The international film award went to Denmark's "Another Round," whose director, Thomas Vinterberg, dedicated it to the memory of his teenage daughter, who died on the eve of shooting the drama about an out-of-control teacher.
"This is a miracle that happened," said Vinterberg, addressing her. "Maybe you've been pulling some strings somewhere."
Even the short film awards fit the activist theme of the evening. Accepting for codirecting "Two Distant Strangers," a drama that climaxes with a man being killed by the police, Travon Free noted the statistics on such killings and said, "Please don't be indifferent to our pain."
Best short documentary winner "Colette" follows a French Resistance fighter on a trip through the concentration camp where her brother was killed. Feature documentary winner "My Octopus Teacher" deals with climate crisis.
Bloomington native Pete Docter picked up his third Oscar for best animated feature for "Soul," which is about a music teacher/jazz musician (his previous wins were for his studio, Disney/Pixar's "Inside Out" and "Up).
"I had no idea how much jazz would teach us about life," Docter said, thanking music teachers, including two who live in Minnesota, "my parents Dave and Rita.

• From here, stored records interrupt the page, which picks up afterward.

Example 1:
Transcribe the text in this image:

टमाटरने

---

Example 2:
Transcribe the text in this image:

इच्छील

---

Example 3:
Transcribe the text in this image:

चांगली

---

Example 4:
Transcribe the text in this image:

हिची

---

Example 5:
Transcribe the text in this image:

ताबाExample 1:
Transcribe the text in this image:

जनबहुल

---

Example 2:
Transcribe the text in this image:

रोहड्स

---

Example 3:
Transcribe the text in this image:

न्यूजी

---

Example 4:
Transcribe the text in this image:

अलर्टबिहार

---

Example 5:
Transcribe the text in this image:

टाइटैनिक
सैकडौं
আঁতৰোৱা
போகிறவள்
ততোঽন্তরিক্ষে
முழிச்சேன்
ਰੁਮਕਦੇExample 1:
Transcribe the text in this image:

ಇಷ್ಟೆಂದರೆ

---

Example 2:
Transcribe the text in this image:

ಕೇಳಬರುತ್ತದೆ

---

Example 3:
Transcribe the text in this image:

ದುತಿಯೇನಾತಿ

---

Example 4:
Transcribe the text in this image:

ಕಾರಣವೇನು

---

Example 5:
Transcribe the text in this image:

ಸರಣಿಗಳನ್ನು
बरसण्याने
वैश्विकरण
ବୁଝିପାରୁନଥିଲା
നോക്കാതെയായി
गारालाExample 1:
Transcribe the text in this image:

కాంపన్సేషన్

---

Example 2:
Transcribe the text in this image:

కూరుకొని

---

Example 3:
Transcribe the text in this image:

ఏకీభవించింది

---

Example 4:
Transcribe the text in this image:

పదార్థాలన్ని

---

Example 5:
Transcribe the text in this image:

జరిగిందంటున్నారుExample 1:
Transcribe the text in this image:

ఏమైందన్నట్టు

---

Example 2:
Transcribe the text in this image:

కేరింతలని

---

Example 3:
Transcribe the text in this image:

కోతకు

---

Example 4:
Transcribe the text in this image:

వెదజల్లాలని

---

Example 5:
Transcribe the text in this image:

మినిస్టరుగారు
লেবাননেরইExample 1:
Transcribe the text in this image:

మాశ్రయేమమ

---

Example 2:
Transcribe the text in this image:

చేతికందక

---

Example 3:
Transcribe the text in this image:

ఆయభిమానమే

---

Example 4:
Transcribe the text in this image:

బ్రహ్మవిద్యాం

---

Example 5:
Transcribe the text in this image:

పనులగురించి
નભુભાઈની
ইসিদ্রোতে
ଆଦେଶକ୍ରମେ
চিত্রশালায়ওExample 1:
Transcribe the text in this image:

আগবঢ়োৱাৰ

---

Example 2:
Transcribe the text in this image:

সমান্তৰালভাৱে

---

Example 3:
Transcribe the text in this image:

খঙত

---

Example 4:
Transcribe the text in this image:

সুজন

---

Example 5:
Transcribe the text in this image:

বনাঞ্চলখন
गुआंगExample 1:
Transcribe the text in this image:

You make the world a better place."
Two other Minnesota natives who were nominated — Drew Kunin for the sound of "Mank" and Michael Scheuerman for coproducing short doc "Hunger Ward" — went home empty-handed.
In an evening when most winners were lower-budget movies, the key representatives of the Hollywood system that used to dominate the awards were "Soul" and "Tenet." The release of the latter was famously delayed for months so it could be seen in theaters. But it had trouble finding an audience until it debuted on HBO Max this year. Christopher Nolan's time-jumping adventure, likely the most-watched of the Oscar contenders, won for its special effects.